7. A method for manufacturing a broadband cholesteric polarizer comprising:positioning a layer of reactive material; irradiating said layer of reactive material; directing, at a first side of said layer, a monochromatic beam of light of a given wavelength toward said layer with a radiation profile whose intensity varies over the layer so that the layer is polymerized to an optically active layer of polymer material; and wherein said second side and said first side are at a same side, and a detecting act detects a detected intensity of light of said given wavelength reflected from said layer.

8. The method of claim 7, further comprising:controlling input intensity of radiation to which said layer is exposed from a radiation source that performs the irradiating act; and increasing the input intensity in response to an increase in said detected intensity.

9. The method of claim 1, wherein said second side is opposite to said first side, and the detecting act detects said detected intensity of light of said given wavelength transmitted from said layer.

10. The method of claim 9, further comprising:controlling input intensity of radiation to which said layer is exposed from a radiation source that performs the irradiating act; and increasing the input intensity in response to a decrease in said detected intensity.

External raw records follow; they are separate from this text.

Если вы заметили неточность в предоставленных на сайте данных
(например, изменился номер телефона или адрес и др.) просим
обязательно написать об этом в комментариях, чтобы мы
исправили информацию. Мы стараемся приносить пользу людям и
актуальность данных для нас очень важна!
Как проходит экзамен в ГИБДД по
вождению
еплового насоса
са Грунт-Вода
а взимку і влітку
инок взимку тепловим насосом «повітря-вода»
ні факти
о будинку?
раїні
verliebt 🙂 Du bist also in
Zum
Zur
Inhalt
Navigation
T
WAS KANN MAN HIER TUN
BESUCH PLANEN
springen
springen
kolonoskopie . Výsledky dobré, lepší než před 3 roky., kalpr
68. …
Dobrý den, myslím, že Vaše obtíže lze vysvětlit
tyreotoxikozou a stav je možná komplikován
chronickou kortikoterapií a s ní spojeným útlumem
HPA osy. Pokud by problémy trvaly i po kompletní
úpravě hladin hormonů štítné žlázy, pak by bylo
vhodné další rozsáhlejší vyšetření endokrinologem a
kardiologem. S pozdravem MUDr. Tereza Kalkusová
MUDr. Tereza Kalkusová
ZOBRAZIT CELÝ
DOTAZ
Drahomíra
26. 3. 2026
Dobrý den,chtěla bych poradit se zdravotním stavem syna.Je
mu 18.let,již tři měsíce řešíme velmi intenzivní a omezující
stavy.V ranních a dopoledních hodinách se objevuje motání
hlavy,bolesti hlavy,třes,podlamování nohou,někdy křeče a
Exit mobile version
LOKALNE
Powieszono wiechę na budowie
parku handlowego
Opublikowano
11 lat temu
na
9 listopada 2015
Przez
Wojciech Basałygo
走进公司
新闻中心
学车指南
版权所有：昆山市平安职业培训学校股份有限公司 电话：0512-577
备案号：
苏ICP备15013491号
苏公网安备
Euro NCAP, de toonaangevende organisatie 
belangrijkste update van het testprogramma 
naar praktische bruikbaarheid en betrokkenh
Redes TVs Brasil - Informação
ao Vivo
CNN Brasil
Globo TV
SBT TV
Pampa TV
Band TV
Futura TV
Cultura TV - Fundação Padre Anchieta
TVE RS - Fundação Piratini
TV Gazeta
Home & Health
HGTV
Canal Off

11. The method of claim 1, further comprising:controlling input intensity of radiation to which said layer is exposed from a radiation source that performs the irradiating act; and changing the input intensity in response to a change in said detected intensity.

12. A method for manufacturing a broadband cholesteric polarizer comprising:passing a substrate through a radiation compartment; irradiating said substrate by an input radiation from a radiation source; directing, at a first side of said layer, a monochromatic beam of light of a given wavelength into said radiation compartment toward said substrate with a radiation profile whose intensity varies over the layer so that the layer is polymerized to an optically active layer of polymer material; and detecting, at a second side of said layer, a detected intensity of light of said given wavelength coming from said substrate.

13. The method of claim 12, wherein the detecting act is performed by a photodetector, and further comprising filtering said input radiation from said radiation source by an optical filter arranged between said radiation source and said substrate, said optical filter being displaceable by said photodetector.

14. The method of claim 12, wherein the detecting act is performed by a photodetector, and further comprising filtering said input radiation from said radiation source by an optical filter arranged between said radiation source and said substrate, said optical filter having a transmission which is adjustable by said photodetector.

15. The method of claim 12, further comprising:controlling input intensity of said input radiation; and changing the input intensity in response to a change in said detected intensity.

16. A method of manufacturing a broadband cholesteric polarizer comprising;passing a substrate through a radiation compartment; irradiating said substrate by an input radiation from a radiation source; directing, at a first side of said layer, a monochromatic beam of light of a given wavelength into said radiation compartment toward said substrate; and wherein said second side and said first side are at a same side, and a detecting act detects a detected intensity of light of said given wavelength reflected from said substrate.

17. The method of claim 12, further comprising:controlling input intensity of said input radiation; and increasing the input intensity in response to an increase in said detected intensity.

18. The method of claim 12, wherein said second side is opposite to said first side, and the detecting act detects said detected intensity of light of said given wavelength transmitted from said substrate.

19. The method of claim 12, further comprising:controlling input intensity of said input radiation; and increasing the input intensity in response to a decrease in said detected intensity.